Information provided below:

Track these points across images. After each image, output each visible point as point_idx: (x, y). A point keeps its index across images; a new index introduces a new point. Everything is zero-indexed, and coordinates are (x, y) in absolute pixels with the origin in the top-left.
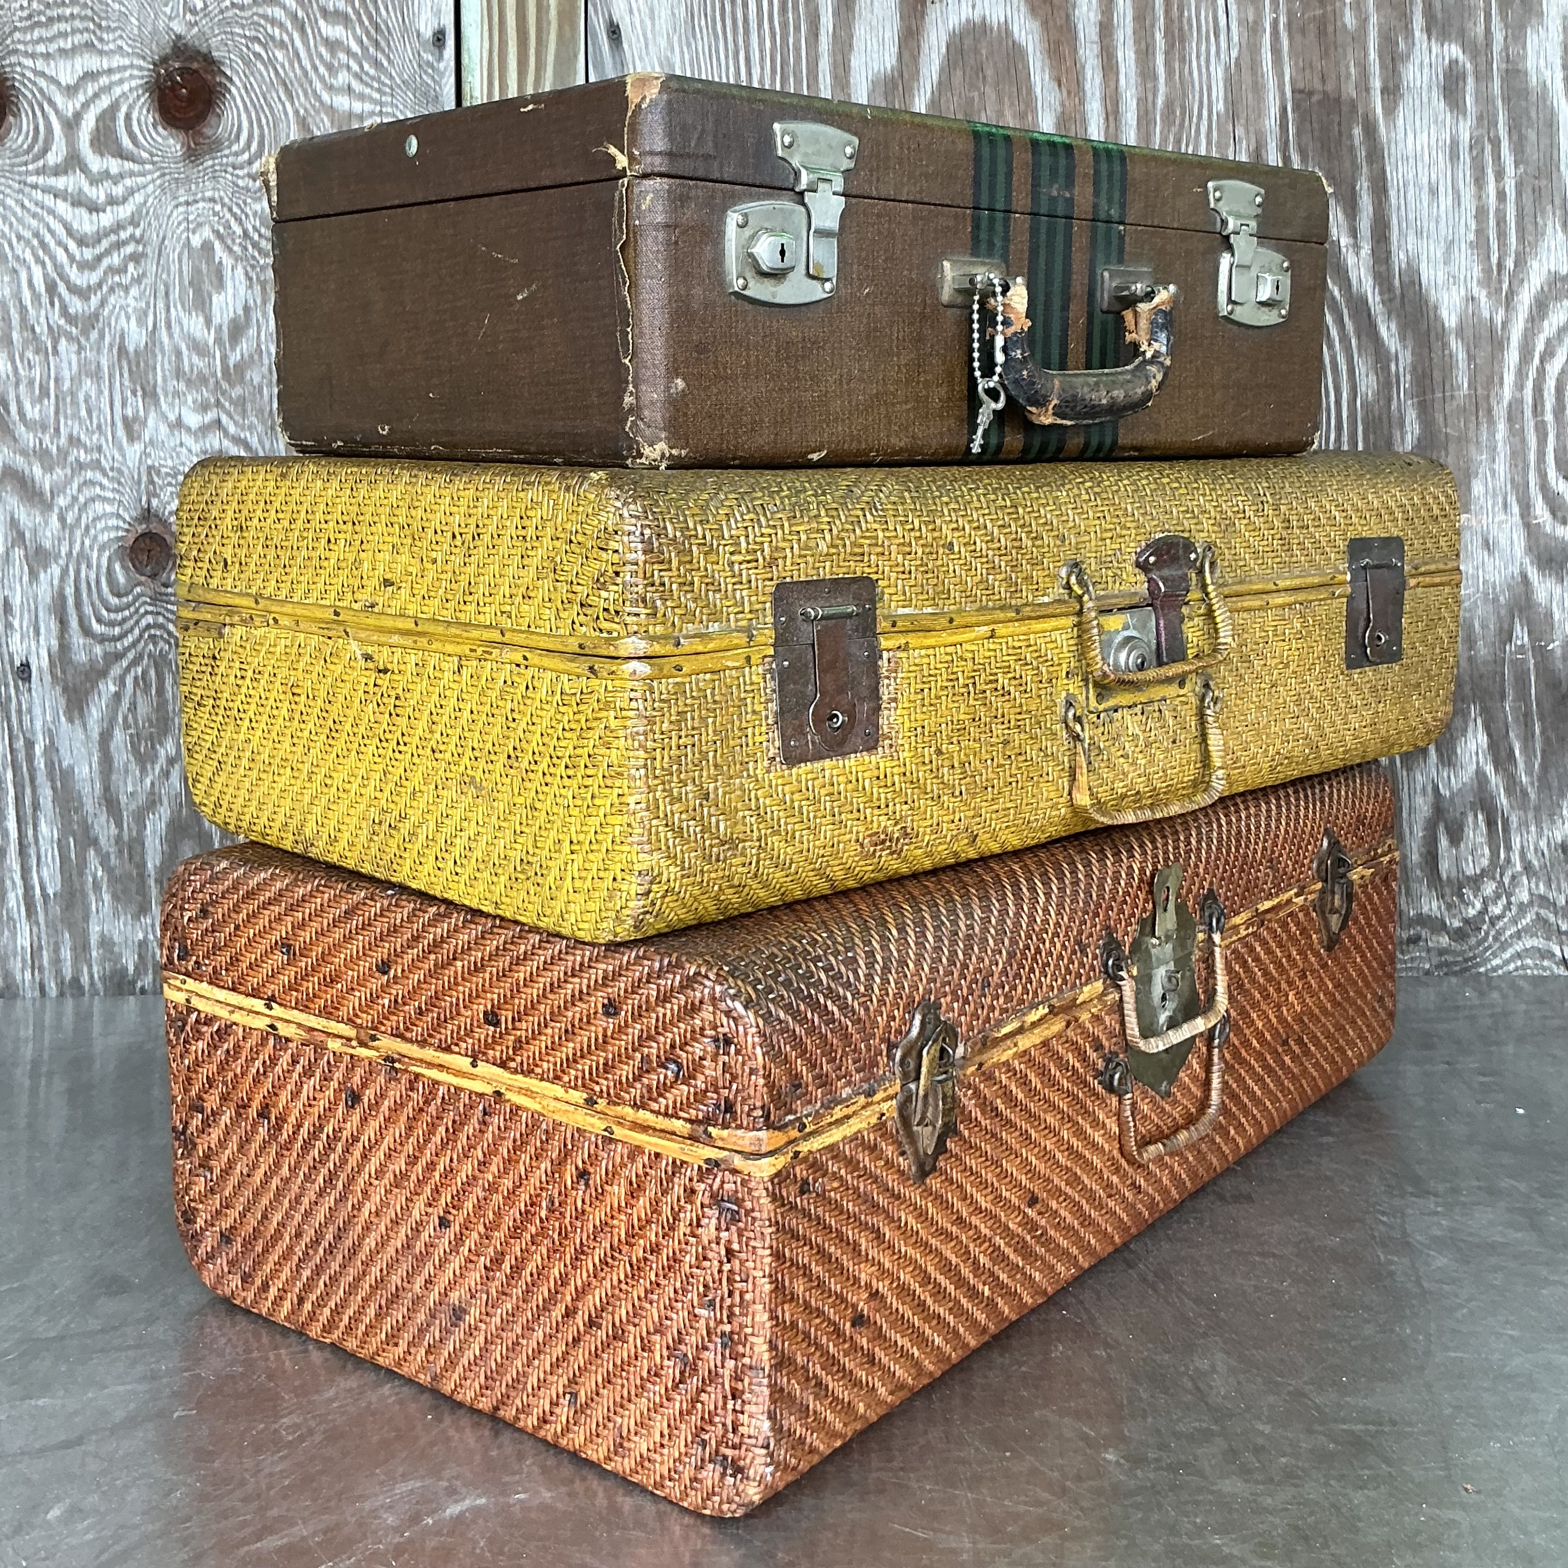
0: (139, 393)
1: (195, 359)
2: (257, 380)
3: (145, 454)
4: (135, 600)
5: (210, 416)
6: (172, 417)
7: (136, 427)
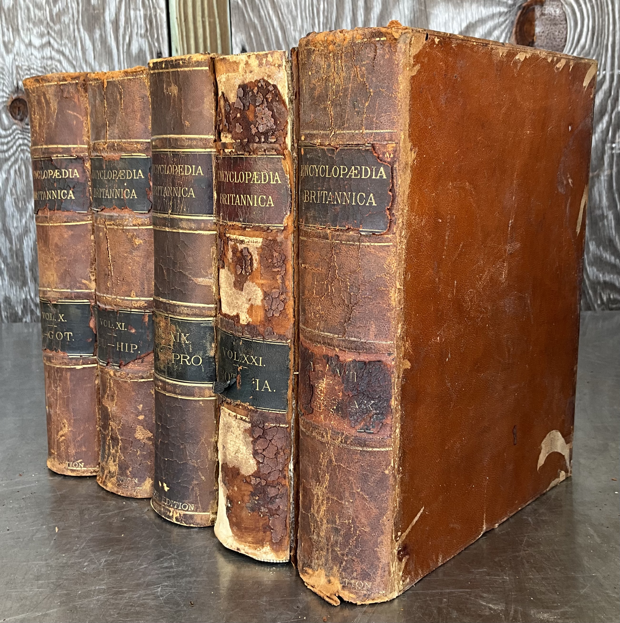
0: (11, 30)
1: (37, 11)
2: (67, 21)
3: (14, 59)
4: (13, 132)
5: (45, 40)
6: (27, 41)
7: (10, 46)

End of Information provided.

### Task directions
Please retype the data from its first line through the line containing "1: (195, 359)", including both of those lines, and leave the pictures out of your answer.

### Problem solution
Track these points across images. After each image, output each visible point as point_idx: (x, y). A point keeps its index across images; a new index introduces a new point. Everything is zero-indexed, and coordinates are (x, y) in absolute pixels with the origin in the top-left.
0: (139, 393)
1: (195, 359)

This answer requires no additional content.